Лишь немногие из должностных лиц прогуливались у воды, ожидая прибытия важных особ. Лишь немногие из должностных лиц пребывали под деревьями, на дальнем же берегу собралась на полоске серого песка изрядная толпа. Она застыла в совершенном безмолвии. Старики, старухи, скопления странного вида подростков. Совершенное безмолвие облекало их. Они стояли наособицу друг от друга. То были обитатели Нечистых Жилищ — Внешние — забытый народ — Блистательные Резчики.
Между ними стояла на берегу женщина. Чуть в стороне от общей толпы. Лицо ее было и молодо, и старо: молодое по складу, старческое по выражению, надломленному временем — вечным проклятием Внешних. На руках она держала дитя с алебастровой кожей.

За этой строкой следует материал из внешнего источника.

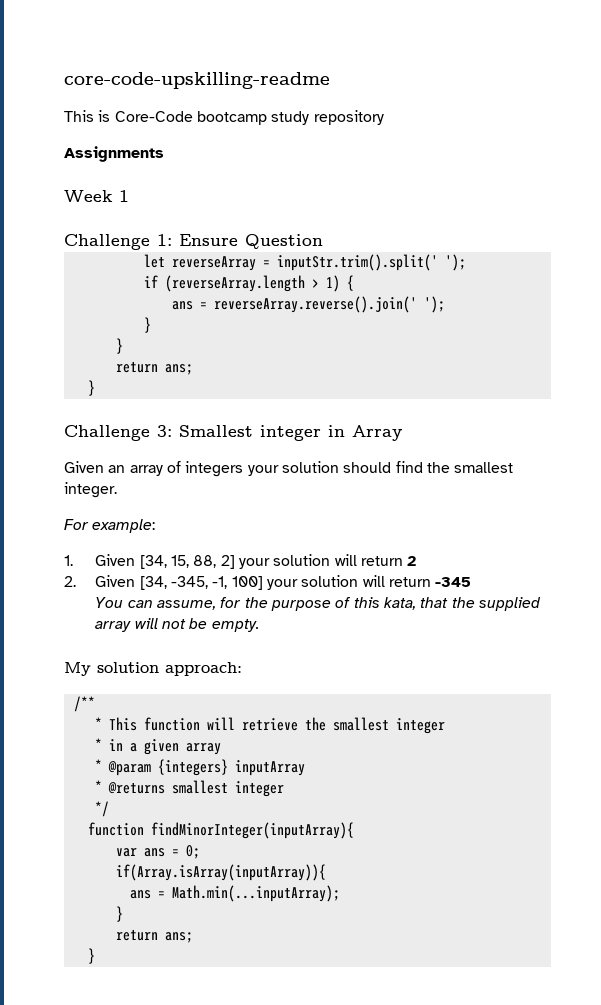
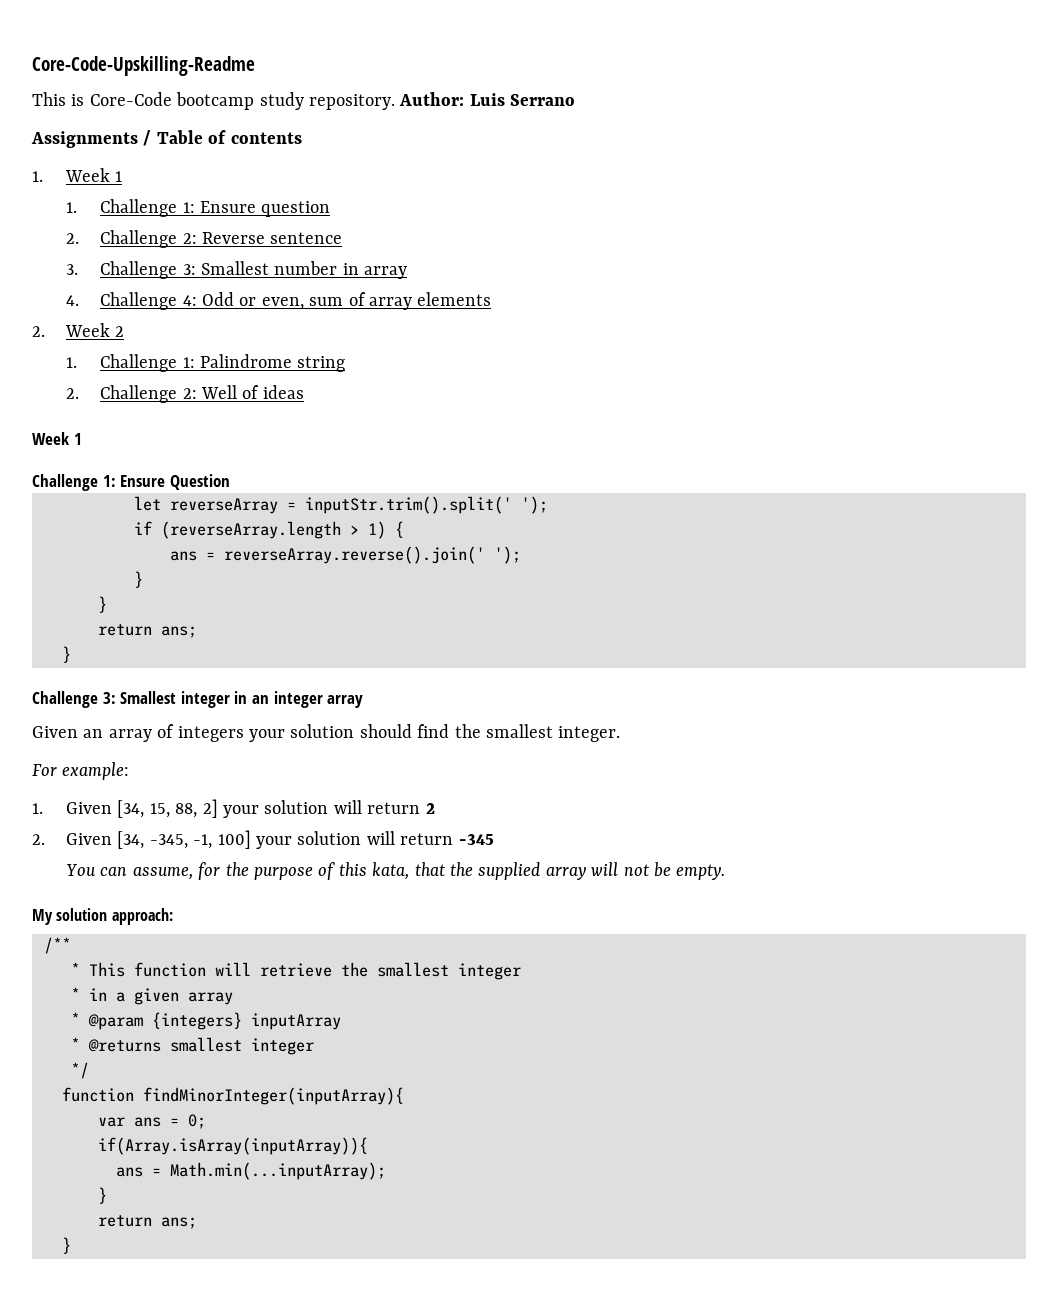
[64,72,330,89] core-code-upskilling-readme -> [32,56,255,76] Core-Code-Upskilling-Readme
[313,110,384,125] [64,146,164,162] repository // Assignments -> [309,92,576,110] [31,130,302,148] [32,168,123,182] [66,199,331,217] [66,230,343,248] [66,261,408,279] [66,292,492,310] [32,323,125,337] [66,354,346,372] [66,385,304,403] repository. Author: Luis Serrano // Assignments / Table of contents // 1. Week 1 // 1. Challenge 1: Ensure question // 2. Challenge 2: Reverse sentence // 3. Challenge 3: Smallest number in array // 4. Challenge 4: Odd or even, sum of array elements // 2. Week 2 // 1. Challenge 1: Palindrome string // 2. Challenge 2: Well of ideas
[352,425,402,441] Array -> [251,691,364,708] an integer array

Дождь опускался на всех. Теплый дождь. Теплый, печальный и неизбывный. Он омывал и омывал алебастровое тельце дитяти. Конца ему не было, огромное озеро взбухало. Пересвист и возня в верхних ветвях мертвого каштана прекратились, ибо среди хвойных деревьев ближнего берега завиделись лошади. Они спустились к воде и там их привязали к нижним толстым кедровым ветвям.
На первой из них, на сером гунтере, огромном по любым привычным меркам, бочком восседала Графиня. Саму наездницу укрывала листва, видна была только лошадь, но едва листва расступилась, лошадь эта точно усохла, обратившись в пони.